Sandrine vit seule avec ses deux filles et son fils dans un 45 m². Elle est séparée du père, brancardier dans un hôpital à Paris, qui ne voit plus ses enfants pour les protéger de la pandémie. Sandrine gère. Le salon, lieu de vie collectif, est sa chambre à coucher. Le soir, elle déplie le clic-clac. De temps en temps, elle craque : «Sur Facebook, je vois des copines dire que le confinement c’est super parce qu’elles font des siestes et regardent la télé alors que pour moi, c’est l’enfer. Je suis secrétaire, je fais du télétravail et je n’arrive pas à être efficace. Je dois aussi faire le ménage et je tente de convaincre mon fils de ne pas sortir mais il n’écoute pas. Certains de ses copains l’engrainent, lui disent que ce n’est pas grave et que le virus est un truc de vieux. Pourtant son père lui raconte l’hôpital, mais il n’y a rien à faire.»

La police a renforcé les contrôles dans les villes populaires et leurs quartiers. Les regroupements, ciment de la routine dans ces coins-ci, sont interdits. On mange, boit, fume, se déplace à plusieurs. Les halls sont des lieux de passage et de squat, soit tout ce qu’un virus contagieux adore. A Saint-Denis (Seine-Saint-Denis), Samir, 30 ans, cadet d’une fratrie de quatre, dit : «Quand tu n’as plus l’habitude de rentrer chez toi, c’est dur de rester assis dans un canapé ou dans une chambre. La plupart de tes repères sont dehors, t’as plus l’habitude de l’intérieur, plus les réflexes, plus les bons mots. Même tes secrets sont à l’extérieur et tu ne peux pas les gérer enfermé. Moi, je ne réalise pas encore que je vais devoir rester un mois enfermé. Tu ne peux même pas parler au téléphone chez toi : tout le monde t’entend si tu appelles ta copine.» La semaine passée, Laurent Russier, maire (communiste) de cette ville, très dense, de 110 000 habitants nous expliquait : «Oui, il y a des jeunes qui traînent encore, pas beaucoup, mais des petits groupes.
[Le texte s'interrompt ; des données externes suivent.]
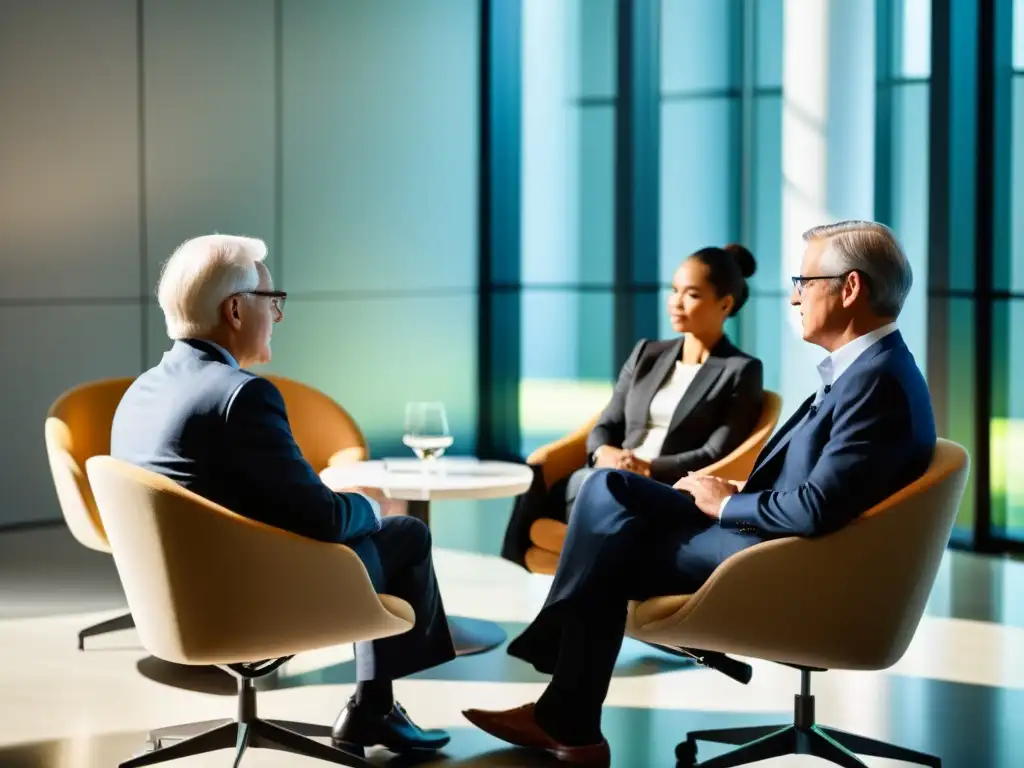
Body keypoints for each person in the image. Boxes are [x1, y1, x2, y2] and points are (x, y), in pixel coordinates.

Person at [464, 220, 937, 766]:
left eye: (804, 281)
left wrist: (726, 503)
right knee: (607, 487)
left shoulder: (875, 381)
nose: (794, 296)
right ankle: (566, 711)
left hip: (777, 559)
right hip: (769, 537)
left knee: (611, 541)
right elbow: (826, 485)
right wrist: (737, 488)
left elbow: (817, 509)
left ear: (849, 288)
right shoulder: (867, 371)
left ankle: (564, 703)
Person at [110, 234, 455, 755]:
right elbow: (321, 521)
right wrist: (368, 503)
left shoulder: (140, 392)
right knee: (403, 533)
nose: (276, 315)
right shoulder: (241, 395)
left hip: (174, 601)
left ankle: (375, 708)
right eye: (272, 301)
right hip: (246, 601)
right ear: (234, 309)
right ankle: (374, 708)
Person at [501, 244, 765, 567]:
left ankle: (594, 562)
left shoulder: (741, 370)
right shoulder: (647, 354)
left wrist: (647, 467)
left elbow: (715, 452)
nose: (676, 303)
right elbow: (606, 423)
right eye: (674, 290)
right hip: (608, 475)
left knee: (596, 489)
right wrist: (604, 453)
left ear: (725, 304)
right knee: (553, 479)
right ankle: (574, 559)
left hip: (663, 487)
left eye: (692, 295)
On ne peut pas envoyer la police parce que ça peut très vite dégénérer donc on tente de discuter, notamment avec les services de jeunesse et les médiateurs.» L’édile d’une ville voisine : «Vous allez verbaliser des familles qui ont déjà du mal à payer le loyer ?»

De Retour du turbin

A Montreuil, un père ramène tout au temps et à l’absence. Il travaille sur des chantiers, quarantaine ou pas. De 7 h 30 à 18 heures, temps de trajet non compris. Son épouse fait des ménages dans les bureaux. Elle arrive tôt le matin avant le défilé des cravates et s’en va en début d’après-midi. Ce qui crée un vide en période d’urgence sanitaire. Leurs sept enfants ont de 12 à 26 ans, dont cinq garçons qui se partagent une seule chambre. Un seul ordinateur, trois téléviseurs, qui ne suffisent pas. Le père : «Ce n’est pas facile pour eux. Ils se battent, ils crient. C’est fatigant pour toute la famille. Des copains au travail ont "peur" de rentrer à la maison à cause du bruit. Mes deux grands sortent beaucoup, mais comment les surveiller ? On leur dit qu’il ne faut pas, ils me répondent oui, mais ils poussent la porte.» De retour du turbin, la mère s’occupe des repas et surveille les devoirs des plus jeunes. L’un des deux grands, sur un ton fataliste : «Je sais qu’on peut se contaminer en sortant mais je ne fais rien de mal. Je reste en bas, je fume ma clope, je papote. Et quand je rentre, je me lave bien les mains. C’est chaud de rester à la maison. Ça voudrait dire être dans son lit une journée entière. Je ne peux pas bouger chez moi, c’est trop petit. Mes deux petites sœurs sont dans leur chambre, elles s’occupent. Mes parents sont dans le salon, devant la télé, et nous, les garçons, tu penses qu’on peut rester à cinq dans la chambre ? C’est une prison.»